Opening next week is Nowhere Boy, a solid though far-from-inspiring biopic about the troubled teenage years of teddyboy John Lennon. It contrasts Lennon's emotional arc with his burgeoning love affair with music, which begins with banjo plucking and ends with his going to Hamburg. Aaron Johnson swaggers and sulks his way through it and is supported by two great performances from Kristin Scott Thomas who plays his aunt Mimi and Anne-Marie Duff, his estranged mother Julia.
Meanwhile, Happy Ever Afters is an Irish screwball comedy from writer/director Steven Burke.

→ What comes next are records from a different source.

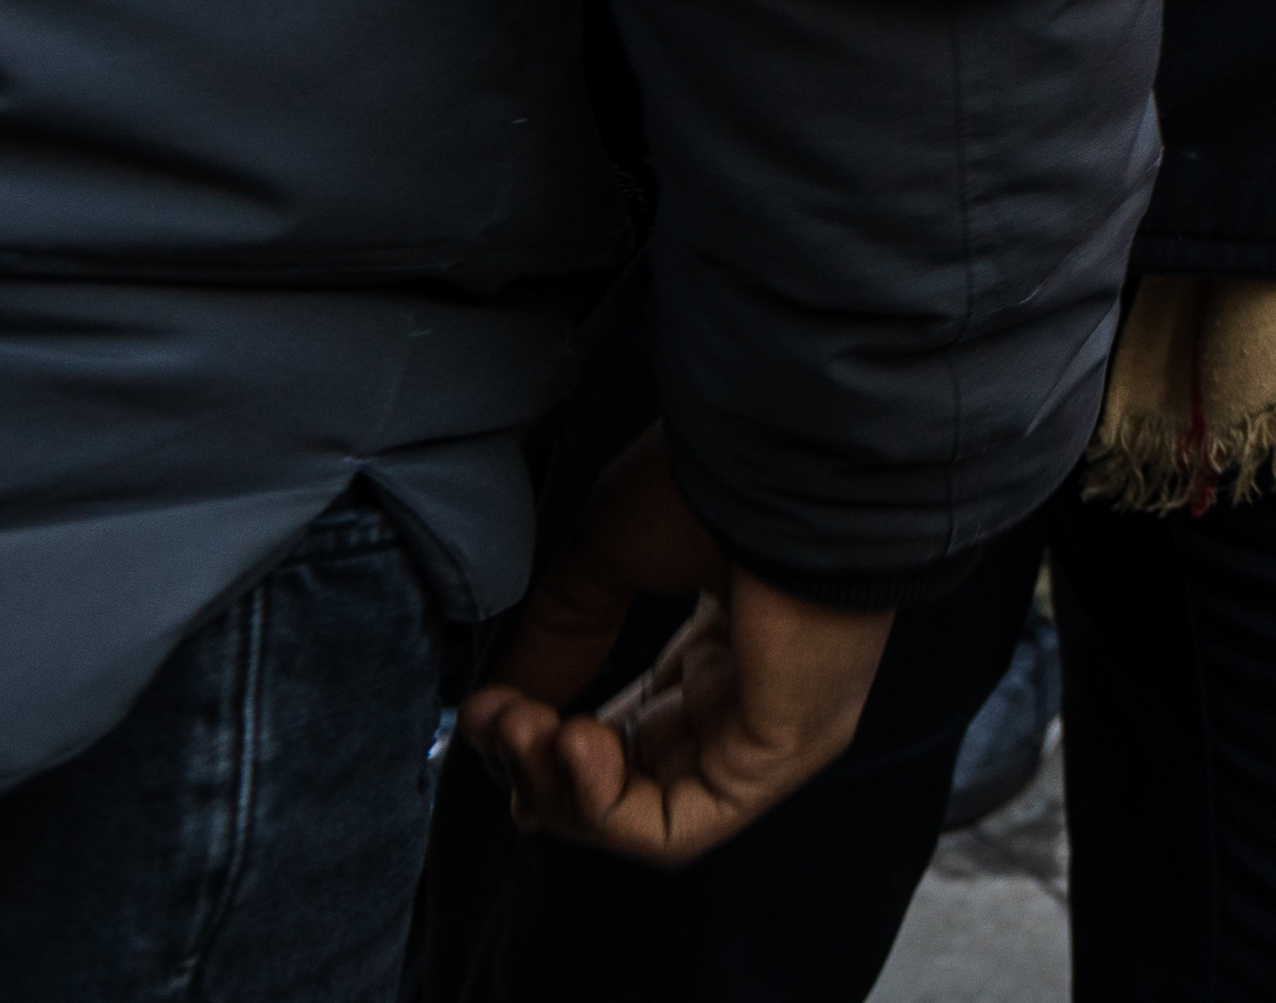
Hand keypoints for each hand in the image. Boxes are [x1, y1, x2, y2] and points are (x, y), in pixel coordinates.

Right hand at [455, 433, 894, 865]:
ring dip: (559, 789)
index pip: (630, 728)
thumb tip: (497, 711)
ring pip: (645, 814)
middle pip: (629, 779)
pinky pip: (679, 827)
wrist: (788, 448)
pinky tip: (571, 747)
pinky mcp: (783, 753)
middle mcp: (753, 690)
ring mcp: (773, 726)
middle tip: (496, 721)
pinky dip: (604, 808)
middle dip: (540, 765)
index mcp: (727, 640)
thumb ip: (554, 638)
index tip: (488, 713)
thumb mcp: (606, 557)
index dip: (549, 740)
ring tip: (526, 730)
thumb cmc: (716, 475)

It sparkles like a glass of flat lemonade. Burke throws two weddings into the one hotel and lets the clichés explode on screen. Happy Go Lucky star Sally Hawkins plays the bride who the audience knows will end up with the groom (Tom Riley) from the other wedding, but I can't imagine anyone wishing for these two to be together, while the film sinks under the weight of turgid writing.
In the upcoming Sherlock Holmes, writes Ben Walsh, Robert Downey Jr and Jude Law team up as the opium-loving sleuth and his trusty pal Dr Watson in Guy Ritchie's buddy movie. The ubiquitous Rachel McAdams – Time Traveler's Wife, State of Play – plays the very welcome love interest and worthy sparring partner for Holmes, and the equally lovely Kelly Reilly (Eden Lake) plays Watson's paramour.

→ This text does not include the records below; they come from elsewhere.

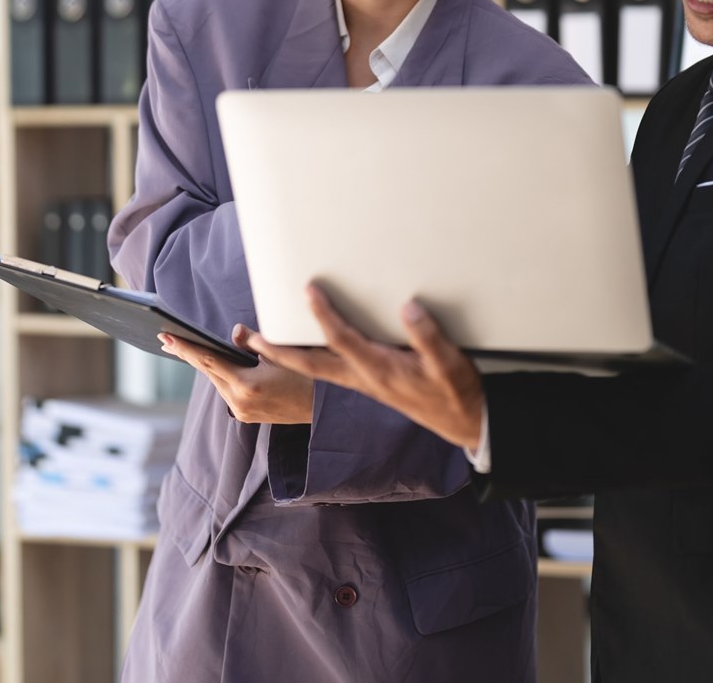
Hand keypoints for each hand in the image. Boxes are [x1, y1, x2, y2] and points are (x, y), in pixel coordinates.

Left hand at [157, 325, 314, 424]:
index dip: (185, 347)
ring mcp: (242, 412)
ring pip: (217, 381)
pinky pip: (227, 390)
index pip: (208, 361)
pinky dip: (220, 375)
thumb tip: (233, 333)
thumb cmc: (306, 376)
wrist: (323, 408)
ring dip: (204, 364)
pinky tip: (213, 364)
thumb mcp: (281, 353)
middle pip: (208, 372)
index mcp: (246, 385)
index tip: (165, 337)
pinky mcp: (247, 416)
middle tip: (166, 337)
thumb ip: (253, 342)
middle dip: (188, 354)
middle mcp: (239, 402)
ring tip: (185, 347)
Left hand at [246, 285, 484, 449]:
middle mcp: (363, 379)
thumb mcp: (451, 364)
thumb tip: (408, 308)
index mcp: (380, 370)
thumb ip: (429, 337)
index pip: (342, 340)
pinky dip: (306, 361)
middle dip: (277, 351)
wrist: (464, 423)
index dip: (324, 315)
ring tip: (261, 342)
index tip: (308, 290)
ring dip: (285, 357)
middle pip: (310, 365)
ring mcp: (362, 384)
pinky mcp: (367, 385)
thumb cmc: (456, 393)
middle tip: (249, 337)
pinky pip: (327, 372)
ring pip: (315, 370)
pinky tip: (300, 351)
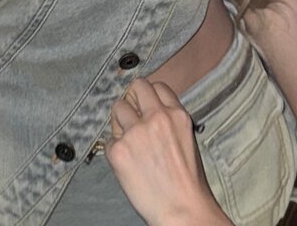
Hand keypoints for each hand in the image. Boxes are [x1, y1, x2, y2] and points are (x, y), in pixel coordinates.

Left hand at [105, 78, 231, 225]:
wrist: (183, 210)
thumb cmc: (187, 181)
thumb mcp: (186, 138)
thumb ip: (169, 119)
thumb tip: (149, 109)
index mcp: (177, 114)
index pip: (156, 86)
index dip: (149, 96)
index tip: (145, 106)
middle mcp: (156, 117)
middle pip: (136, 86)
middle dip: (132, 100)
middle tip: (132, 117)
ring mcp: (136, 132)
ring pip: (117, 108)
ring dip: (120, 122)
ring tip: (129, 142)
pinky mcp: (119, 150)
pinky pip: (109, 140)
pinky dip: (116, 150)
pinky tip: (128, 163)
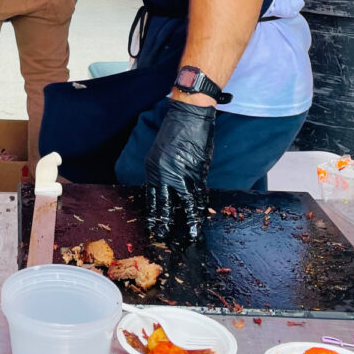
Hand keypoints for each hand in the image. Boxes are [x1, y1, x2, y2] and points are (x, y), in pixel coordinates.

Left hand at [145, 100, 215, 242]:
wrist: (189, 117)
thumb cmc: (175, 132)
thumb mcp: (160, 152)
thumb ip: (162, 170)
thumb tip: (167, 188)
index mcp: (153, 168)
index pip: (151, 197)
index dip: (153, 213)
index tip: (152, 225)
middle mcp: (166, 174)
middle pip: (165, 204)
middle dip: (165, 222)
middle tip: (163, 236)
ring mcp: (182, 174)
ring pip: (186, 203)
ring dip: (189, 220)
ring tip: (191, 235)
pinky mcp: (198, 172)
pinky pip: (199, 193)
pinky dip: (201, 206)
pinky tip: (202, 215)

Holmes and Watson are pitted against the dastardly fiend Lord Blackwood, played by Mark Strong, in this expensive re-imagining of Conan Doyle's crime series. The plot itself is not based on anything specific in Conan's canon but on a yet-to-be published comic book by Lionel Wigram. The Lock Stock director has duly taken liberties with the traditional Holmes signifiers, ditching the deerstalker, magnifying glass and pipe (but he's still making a pig's ear of playing the violin) in favour of some fighting prowess (Holmes gets his pecs out) and the kind of sunglasses you could pick up in Camden market for a tenner.
It promises to be a good, old-fashioned mystery tale for Christmas.
Nine, Rob Marshall's film adaptation of a Broadway-musical version of Fellini's 81/2, by Maury Yeston, boasts a sensational cast, including Penélope Cruz, Nicole Kidman, Daniel Day-Lewis – following up his terrific turn in There Will Be Blood – Judi Dench and Marion Cotillard.
The film, co-scripted by Anthony Minghella, follows the life of famous film auteur Guido Contini (Day Lewis) as he reaches a creative and personal crisis, while balancing the various women in his life: his wife (Cotillard), his mistress (Cruz), his film-star muse (Kidman), an American reporter (Kate Hudson), his mother (Sophia Loren) and a prostitute from his youth (Stacy Ferguson). Crikey.
Who would like it? Anyone who enjoyed Chicago, which Rob Marshall also directed, or Baz Luhrmann's wildly OTT Moulin Rouge. Musicals like The Sound of Music and Mary Poppins go down a treat at Christmas, but this is a saucier, more provocative affair.